Union work rules usually required cake and bread products to be delivered to a single retail location using two separate trucks. Drivers weren’t allowed to load their own vehicles, and the workers who loaded bread weren’t allowed to load cake. On most delivery routes, another “pull up” employee moved products from back rooms to shelves.

This year management negotiated concessions from some of the unions, including the Teamsters, but the bakers rejected a last and best offer in September. Then the courts gave Hostess unilateral authority to modify collective bargaining contracts. prompting the strike. So now it will liquidate, instead of attempting to emerge from Chapter 11 intact.

The 18,500 layoffs are equal to about 11% of the new net jobs the entire U.S. economy created in October. The unions are blaming private equity, or Bain Capital, or capitalism, but the election is over. And so is Hostess.

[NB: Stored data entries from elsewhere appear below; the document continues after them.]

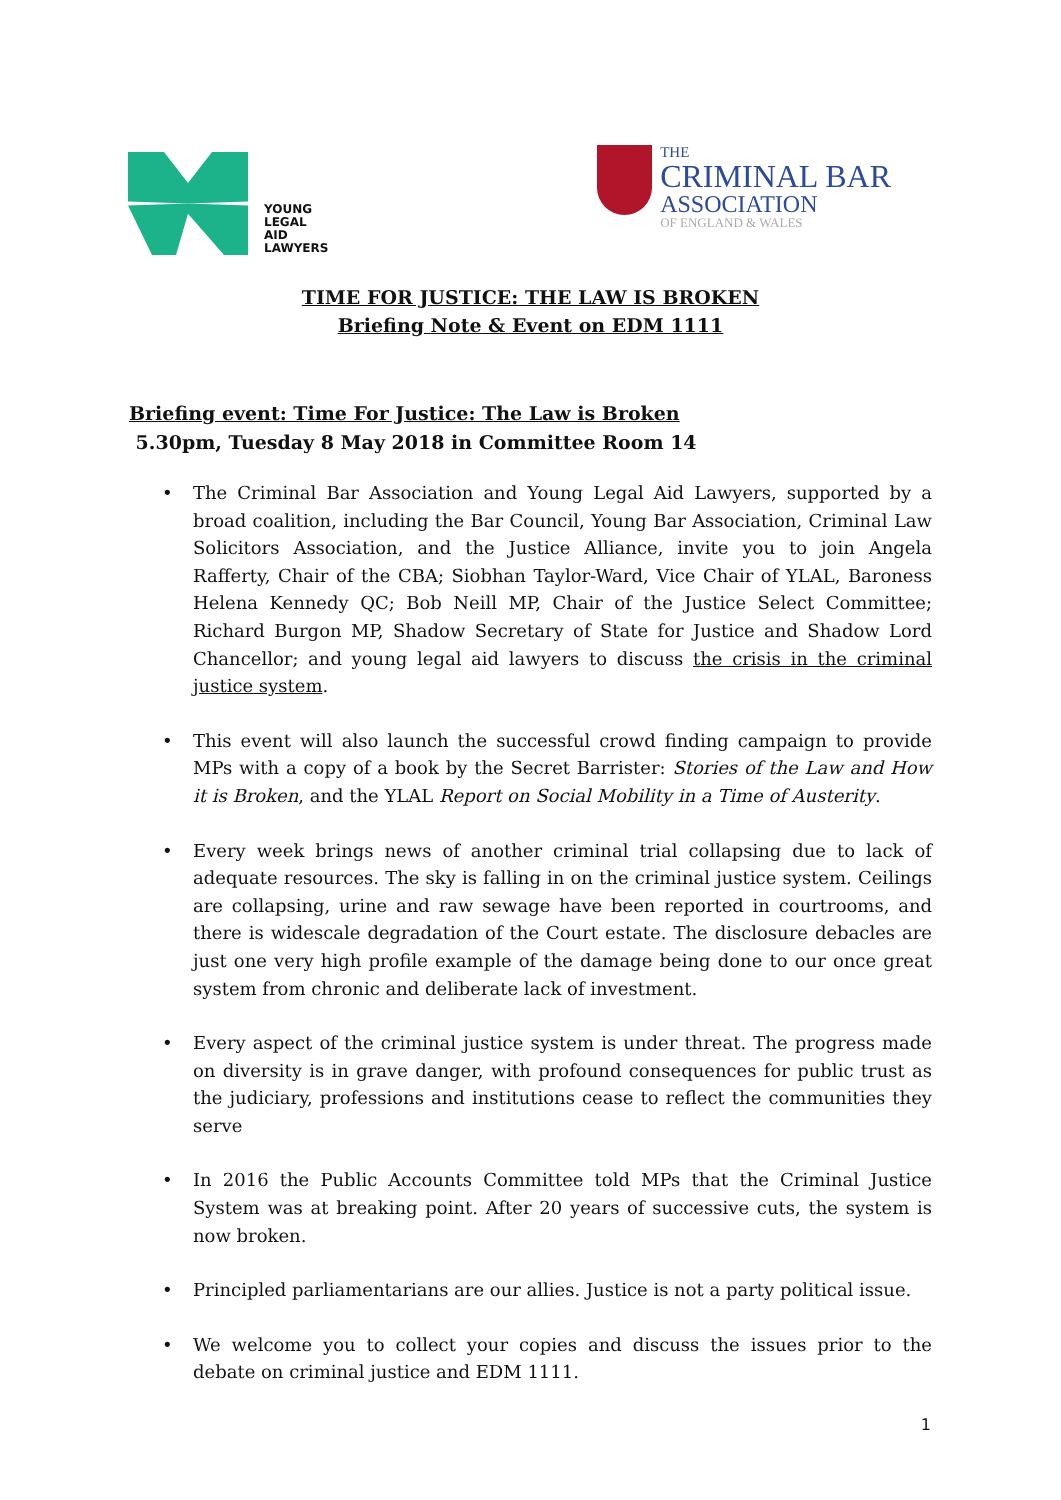YOUNG
LEGAL
AID
LAWYERS
THE
CRIMINAL BAR
ASSOCIATION
OF ENGLAND & WALES
TIME FOR JUSTICE: THE LAW IS BROKEN
Briefing Note & Event on EDM 1111
Briefing event: Time For Justice: The Law is Broken
5.30pm, Tuesday 8 May 2018 in Committee Room 14
The Criminal Bar Association and Young Legal Aid Lawyers, supported by a broad coalition, including the Bar Council, Young Bar Association, Criminal Law Solicitors Association, and the Justice Alliance, invite you to join Angela Rafferty, Chair of the CBA; Siobhan Taylor-Ward, Vice Chair of YLAL, Baroness Helena Kennedy QC; Bob Neill MP, Chair of the Justice Select Committee; Richard Burgon MP, Shadow Secretary of State for Justice and Shadow Lord Chancellor; and young legal aid lawyers to discuss the crisis in the criminal justice system.
This event will also launch the successful crowd finding campaign to provide MPs with a copy of a book by the Secret Barrister: Stories of the Law and How it is Broken, and the YLAL Report on Social Mobility in a Time of Austerity.
Every week brings news of another criminal trial collapsing due to lack of adequate resources. The sky is falling in on the criminal justice system. Ceilings are collapsing, urine and raw sewage have been reported in courtrooms, and there is widescale degradation of the Court estate. The disclosure debacles are just one very high profile example of the damage being done to our once great system from chronic and deliberate lack of investment.
Every aspect of the criminal justice system is under threat. The progress made on diversity is in grave danger, with profound consequences for public trust as the judiciary, professions and institutions cease to reflect the communities they serve
In 2016 the Public Accounts Committee told MPs that the Criminal Justice System was at breaking point. After 20 years of successive cuts, the system is now broken.
Principled parliamentarians are our allies. Justice is not a party political issue.
We welcome you to collect your copies and discuss the issues prior to the debate on criminal justice and EDM 1111.
1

–Wall Street Journal. November 17-18, page A16

Here is an article from Forbes about Hostess and unions in general: http://www.forbes.com/sites/realspin/2012/11/28/more-hostess-liquidation-to-come-with-president-obamas-micro-unions/

did the atricle mention all the millions that went for bonuses and raises to upper management? why is it that the guys already making millions want the workers to take cuts but give themselves hefty raises and bonuses? It is time for the working class to demand some of the huge profits corperate America is making on their sweat and blood.

The problems with hostess was greed. Pure greed on ALL sides. The management wanted large sums of money for doing little skilled work and the unions wanted great paying jobs for as many people as they could. Greed, it’s what is wrecking America.

Were the executives the owners of the company? Bonuses are often how the owners take the bulk of their wages/profits at year-end. If they don’t take them that way, they pay double taxes.

Katie defends financial vultures. Don’t worry Katie, those executives will be juuuuust fine.